El simposio “España contra Cataluña”

Independientemente de lo mal o bien demostrada que quede la tesis que le da título, la cuestión importante, la que tiene mayor capacidad transformadora, es si invalida toda pretensión de que los españoles permanezcamos juntos compartiendo los avatares de un proyecto común de futuro, o resulta indiferente para realizar estas consideraciones y obtener una respuesta concluyente a esa pregunta.

Es probable que las maldades que se desgranen en este simposio sean patentes, porque encontrar acciones reprobables en el devenir histórico es habitual, pero no sería riguroso extraer conclusiones sin definir de manera extensa el contexto, tratar de todas las acciones de parte y hacer las correspondientes comparaciones, además de señalizar, dado que alguna se hallará, las bondades.

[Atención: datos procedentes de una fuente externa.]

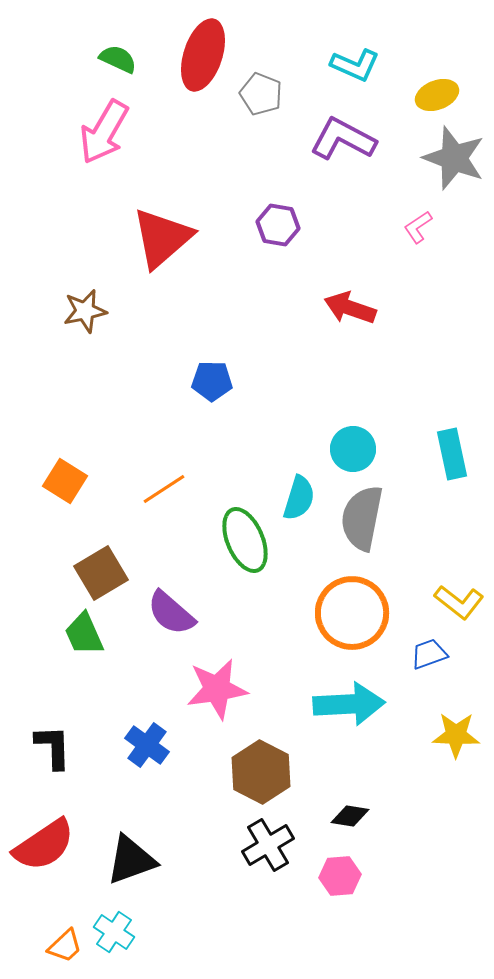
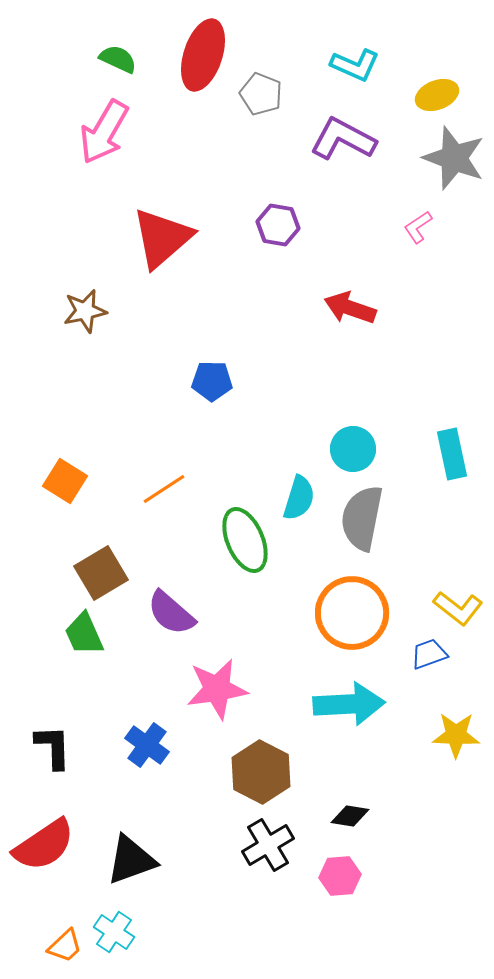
yellow L-shape: moved 1 px left, 6 px down
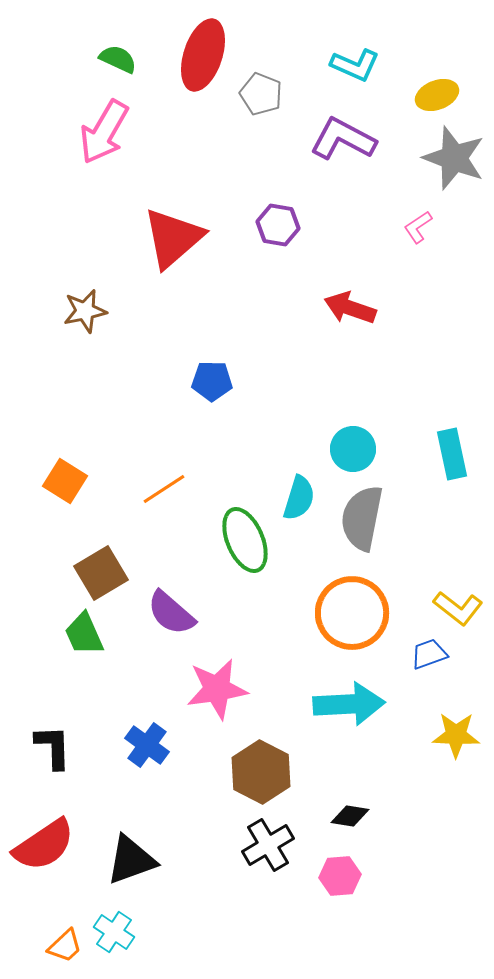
red triangle: moved 11 px right
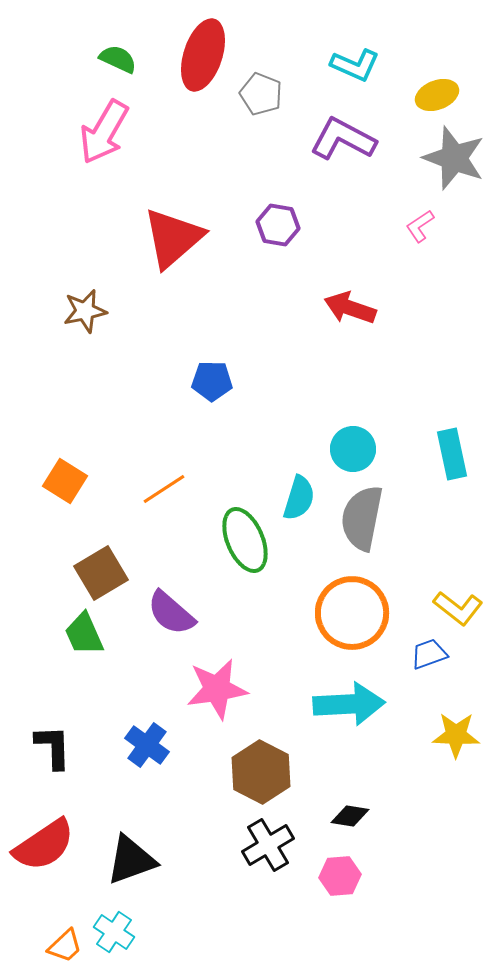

Como en el mismo sentido de esta crítica hace un resumen muy pormenorizado, con las opiniones de diversos historiadores, un reportaje reciente en El País firmado por José Ángel Montañés, no abundaré.

Así pues, volviendo a la pregunta, la respuesta es negativa: no la invalida ya que resulta indiferente. Debe ser el objetivo entramado, tan profuso y complejo, de relaciones personales y económicas como el que existe entre catalanes y el resto de los españoles, el que sustente las decisiones sobre el futuro.

Con toda seguridad podría seguir haciéndose política desde el Gobierno estatal, organizando otro simposio cuyo título fuera una conclusión del tipo “Cataluña en España, ejemplo de sinergia y complementariedad”, pero es probable que esto ya no tuviera ningún efecto sobre la opinión de los ciudadanos de Cataluña que hoy se identifican independentistas, como apunta hoy preocupado  Iñaki Gabilondo en su vídeoblog, porque un sentimiento amplio de huida justificada se percibe ya instalado en la sociedad.

Así, lo que parece indudable es que esta guerra de la comunicación, de la creación de opinión, emprendida por el nacionalismo catalán independentista desde el minuto siguiente a la aprobación de la Constitución del 78, está siendo ganada, y en buena parte porque son los sentimientos a los que se acude, a los que se convoca para dirimir el asunto, y ello no es baladí, porque son difíciles cuando no imposibles de cambiar. Incluso cuando se aportan datos, como en el caso de este simposio, es para alimentar, de nuevo, sentimientos.

Quizá lo que parece más recomendable, que los convocados fueran los hechos, el análisis racional de la situación y el momento histórico que vivimos en el planeta, en definitiva lo que está a nuestro alcance temporal encontrarle soluciones, creando proyectos que nos mejoren y buscando beneficios para todos, acabe siendo lo que ocurra finalmente. Por ello hago votos.